TASK TO CARRY OUT
Transcribe, word for word and without additions, each line below from the one containing "right front paw: (295, 480)" through the one containing "right front paw: (459, 480)", both ends included.

RECORDS SHOWN

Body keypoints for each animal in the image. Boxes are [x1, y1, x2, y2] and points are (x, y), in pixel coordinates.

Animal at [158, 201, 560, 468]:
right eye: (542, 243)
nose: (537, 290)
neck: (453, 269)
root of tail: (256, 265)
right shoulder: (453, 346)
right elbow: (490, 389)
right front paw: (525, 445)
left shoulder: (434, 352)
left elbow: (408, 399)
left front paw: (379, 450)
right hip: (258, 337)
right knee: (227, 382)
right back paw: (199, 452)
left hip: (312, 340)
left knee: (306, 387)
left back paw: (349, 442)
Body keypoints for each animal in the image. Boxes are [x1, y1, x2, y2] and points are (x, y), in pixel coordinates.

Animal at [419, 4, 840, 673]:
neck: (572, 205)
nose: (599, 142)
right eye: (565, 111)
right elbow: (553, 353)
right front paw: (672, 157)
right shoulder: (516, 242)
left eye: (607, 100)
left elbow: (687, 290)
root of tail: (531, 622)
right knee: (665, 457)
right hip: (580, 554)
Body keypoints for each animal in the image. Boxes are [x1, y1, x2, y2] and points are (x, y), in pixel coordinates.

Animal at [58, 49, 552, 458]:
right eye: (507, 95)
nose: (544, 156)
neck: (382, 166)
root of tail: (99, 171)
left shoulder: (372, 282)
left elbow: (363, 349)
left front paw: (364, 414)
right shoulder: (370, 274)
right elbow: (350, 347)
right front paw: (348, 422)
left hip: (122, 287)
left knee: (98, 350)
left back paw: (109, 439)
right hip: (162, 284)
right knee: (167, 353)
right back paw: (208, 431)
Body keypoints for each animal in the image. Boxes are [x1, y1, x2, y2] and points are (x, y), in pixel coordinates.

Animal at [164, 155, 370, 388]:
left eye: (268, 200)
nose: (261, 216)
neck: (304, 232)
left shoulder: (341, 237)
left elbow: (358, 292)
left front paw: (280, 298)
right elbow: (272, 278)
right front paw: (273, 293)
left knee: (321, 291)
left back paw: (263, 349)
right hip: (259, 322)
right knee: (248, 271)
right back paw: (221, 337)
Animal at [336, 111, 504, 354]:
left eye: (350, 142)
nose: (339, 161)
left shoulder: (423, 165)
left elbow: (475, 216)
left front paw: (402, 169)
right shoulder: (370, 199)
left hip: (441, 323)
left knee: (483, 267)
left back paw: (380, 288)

* * *

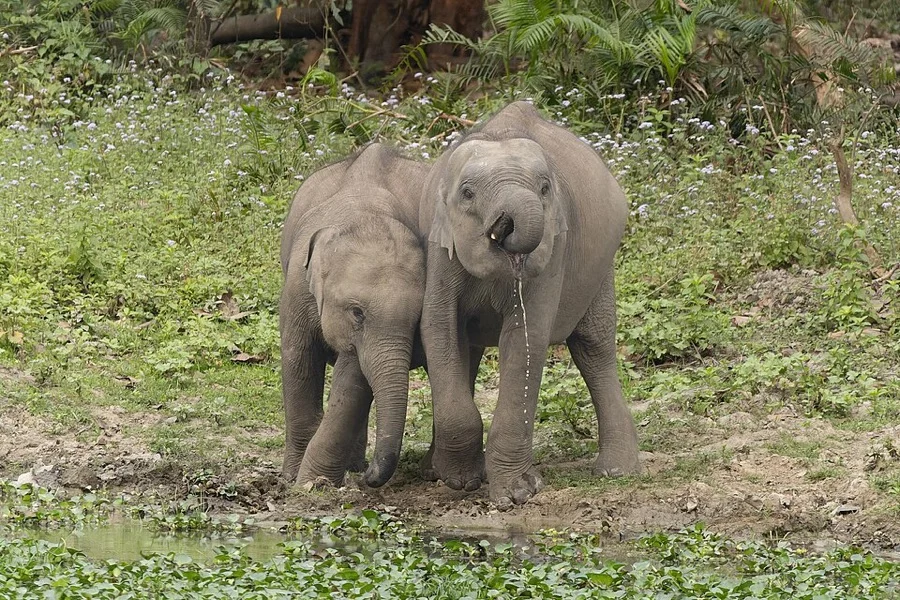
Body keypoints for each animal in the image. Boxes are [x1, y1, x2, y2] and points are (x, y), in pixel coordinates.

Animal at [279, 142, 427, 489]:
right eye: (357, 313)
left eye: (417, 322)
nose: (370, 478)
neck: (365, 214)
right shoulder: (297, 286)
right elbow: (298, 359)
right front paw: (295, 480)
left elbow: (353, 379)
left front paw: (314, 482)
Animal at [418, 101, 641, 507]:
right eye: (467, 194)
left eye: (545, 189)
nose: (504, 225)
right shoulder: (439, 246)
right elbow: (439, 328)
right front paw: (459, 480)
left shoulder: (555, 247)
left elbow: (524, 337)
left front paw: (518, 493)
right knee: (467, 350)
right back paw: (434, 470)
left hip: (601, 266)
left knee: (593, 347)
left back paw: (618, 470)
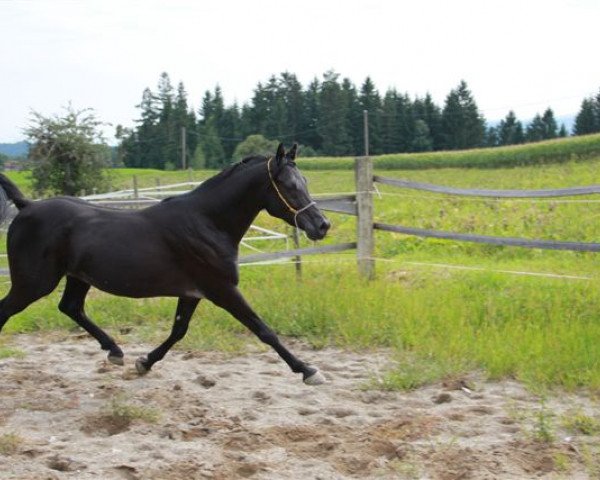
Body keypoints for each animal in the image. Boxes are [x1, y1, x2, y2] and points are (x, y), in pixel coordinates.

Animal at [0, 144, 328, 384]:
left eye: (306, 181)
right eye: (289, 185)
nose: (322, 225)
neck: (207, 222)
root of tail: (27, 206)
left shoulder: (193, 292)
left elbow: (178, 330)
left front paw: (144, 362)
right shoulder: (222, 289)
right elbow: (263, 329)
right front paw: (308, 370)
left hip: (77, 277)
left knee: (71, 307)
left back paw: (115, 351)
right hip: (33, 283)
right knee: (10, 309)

RESULT FOR THIS EXERCISE
right front paw: (295, 480)
left elbow: (353, 379)
left front paw: (314, 482)
Animal at [418, 101, 641, 507]:
right eye: (467, 194)
left eye: (545, 189)
nose: (504, 225)
right shoulder: (439, 246)
right elbow: (439, 328)
right front paw: (459, 480)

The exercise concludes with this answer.